Para pekerja di kota Dong Nai berpartisipasi dalam kegiatan budaya dan olahraga untuk meningkatkan kehidupan spiritual mereka. Foto: My Ny
Para pekerja di kota Dong Nai berpartisipasi dalam kegiatan budaya dan olahraga untuk meningkatkan kehidupan spiritual mereka. Foto: My Ny

Saat ini, Dong Nai memiliki lebih dari 1,5 juta pekerja dan buruh yang dipekerjakan di berbagai perusahaan dan bisnis, yang sebagian besar adalah migran dari berbagai daerah. Keragaman ini menciptakan "ruang budaya baru" di mana nilai-nilai tradisional berpadu, tetapi juga menimbulkan tantangan dalam menjaga kesejahteraan spiritual para pekerja ini.

Ibu Nguyen Thi Lan, seorang pekerja di Pouchen Vietnam Co., Ltd. (Bien Hoa Ward), berbagi: “Setelah bekerja, kami sangat membutuhkan ruang budaya untuk bersantai dan bersosialisasi. Program dan kompetisi budaya membantu kami merasa diperhatikan dan lebih terhubung dengan tempat kerja dan komunitas kami.”

Mengenai pelestarian dan promosi nilai-nilai budaya pekerja, Master Tran Quang Toai, Ketua Asosiasi Ilmu Sejarah Dong Nai, menyatakan: "Pembangunan gedung pameran untuk melestarikan warisan budaya pekerja dan industri sangatlah diperlukan. Contoh utamanya adalah Kawasan Industri Bien Hoa 1, yang selain berproduksi, juga terkait dengan perjuangan pekerja untuk kemerdekaan nasional. Membangun gedung pameran akan berkontribusi untuk terhubung dengan lembaga-lembaga budaya di sekitarnya, sehingga menghormati kelas pekerja Dong Nai."

Anak-anak dari kelompok etnis minoritas Cham di lingkungan Long Thanh sedang belajar bahasa Cham secara lokal. Foto: My Ny
Anak-anak dari kelompok etnis minoritas Cham di lingkungan Long Thanh sedang belajar bahasa Cham secara lokal. Foto: My Ny

Di daerah terpencil, pegunungan, dan perbatasan yang dihuni oleh kelompok etnis minoritas seperti Ta Lai, Phu Ly, Bu Gia Map, Dak O, Bom Bo, Loc Thanh, Loc Tan, dan lain-lain, pelestarian dan promosi identitas budaya juga ditekankan. Banyak nilai-nilai budaya tradisional dari kelompok etnis Choro, Ma, S'tieng, M'nong, dan Cham dipulihkan, dilestarikan, dan diwariskan kepada generasi muda. Bersamaan dengan itu, program-program yang membawa budaya ke akar rumput, pemutaran film keliling, dan pertunjukan seni terus dipertahankan. "Perjalanan budaya" ini tidak hanya memberikan nutrisi spiritual tetapi juga berkontribusi dalam membangun kehidupan budaya baru di tingkat lokal.

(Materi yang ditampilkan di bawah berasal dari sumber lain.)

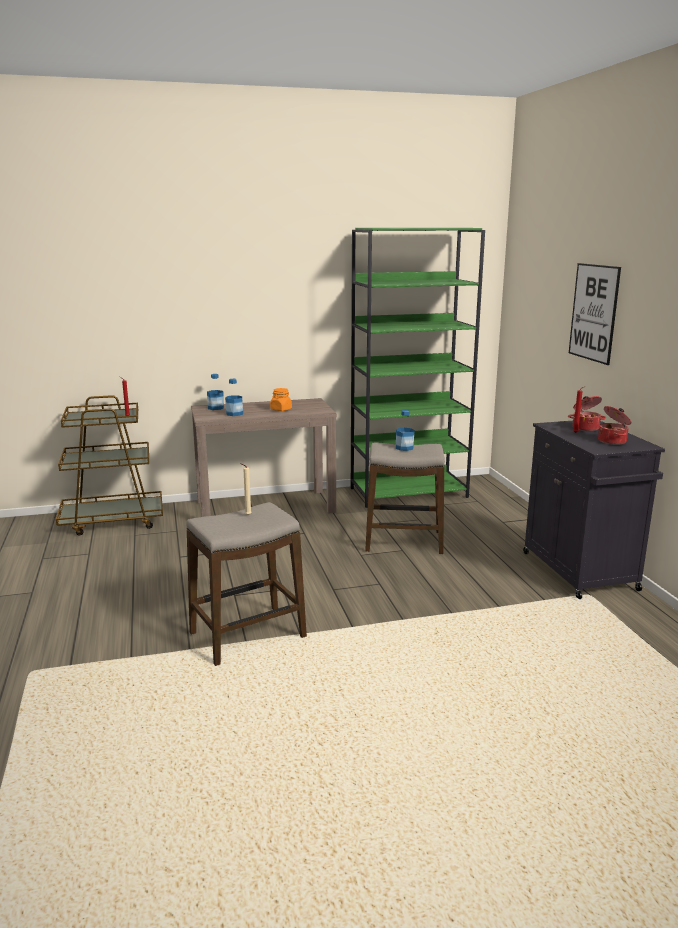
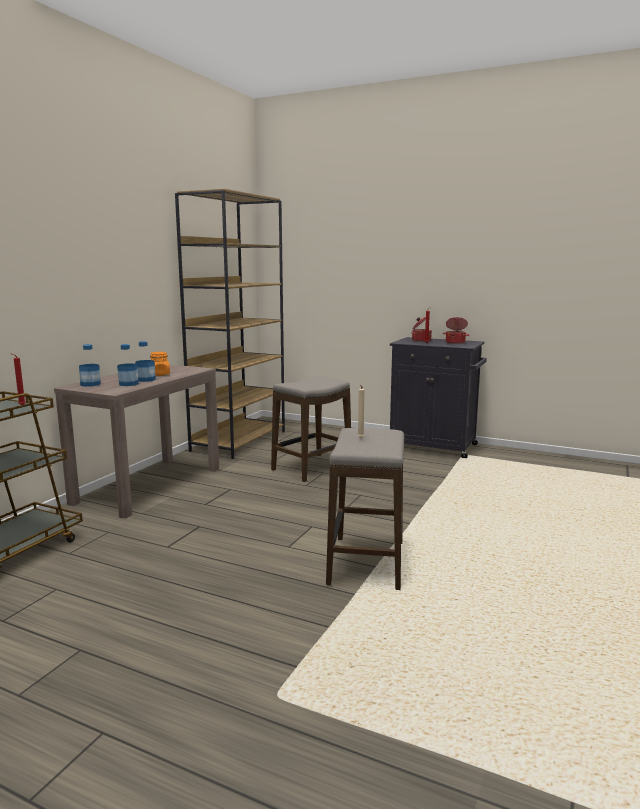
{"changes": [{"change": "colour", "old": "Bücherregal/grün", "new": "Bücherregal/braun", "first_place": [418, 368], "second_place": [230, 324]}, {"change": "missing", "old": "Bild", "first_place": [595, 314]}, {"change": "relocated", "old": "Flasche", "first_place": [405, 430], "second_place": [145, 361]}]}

Selama periode 2026-2030, Dong Nai bertujuan untuk menyelesaikan sistem fasilitas budaya dan olahraga, memastikan bahwa 100% fasilitas budaya tingkat komune dan 90% pusat budaya desa/dusun/lingkungan beroperasi secara efektif. 100% festival yang terdaftar sebagai warisan budaya takbenda nasional kota akan diselenggarakan secara teratur dan berkualitas tinggi. Selain itu, provinsi akan terus memulihkan dan mempromosikan nilai warisan budaya yang terkait dengan sejarah perkembangan Dong Nai.

Tetua Dieu Ho dari komune Tan Hung berbagi: “Dalam beberapa tahun terakhir, daerah ini secara proaktif melestarikan dan mempromosikan nilai-nilai budaya minoritas etnis melalui banyak kegiatan khusus seperti secara sistematis memulihkan festival musim semi masyarakat S'tieng untuk memohon berkah dan kedamaian; mendirikan klub untuk mengajarkan permainan gong; dan mewariskan seni memainkan alat musik batu kepada generasi muda. Para tetua dan pengrajin di komune Tan Hung selalu mengingatkan keturunan mereka untuk melestarikan bahasa dan adat istiadat tradisional kelompok etnis mereka.”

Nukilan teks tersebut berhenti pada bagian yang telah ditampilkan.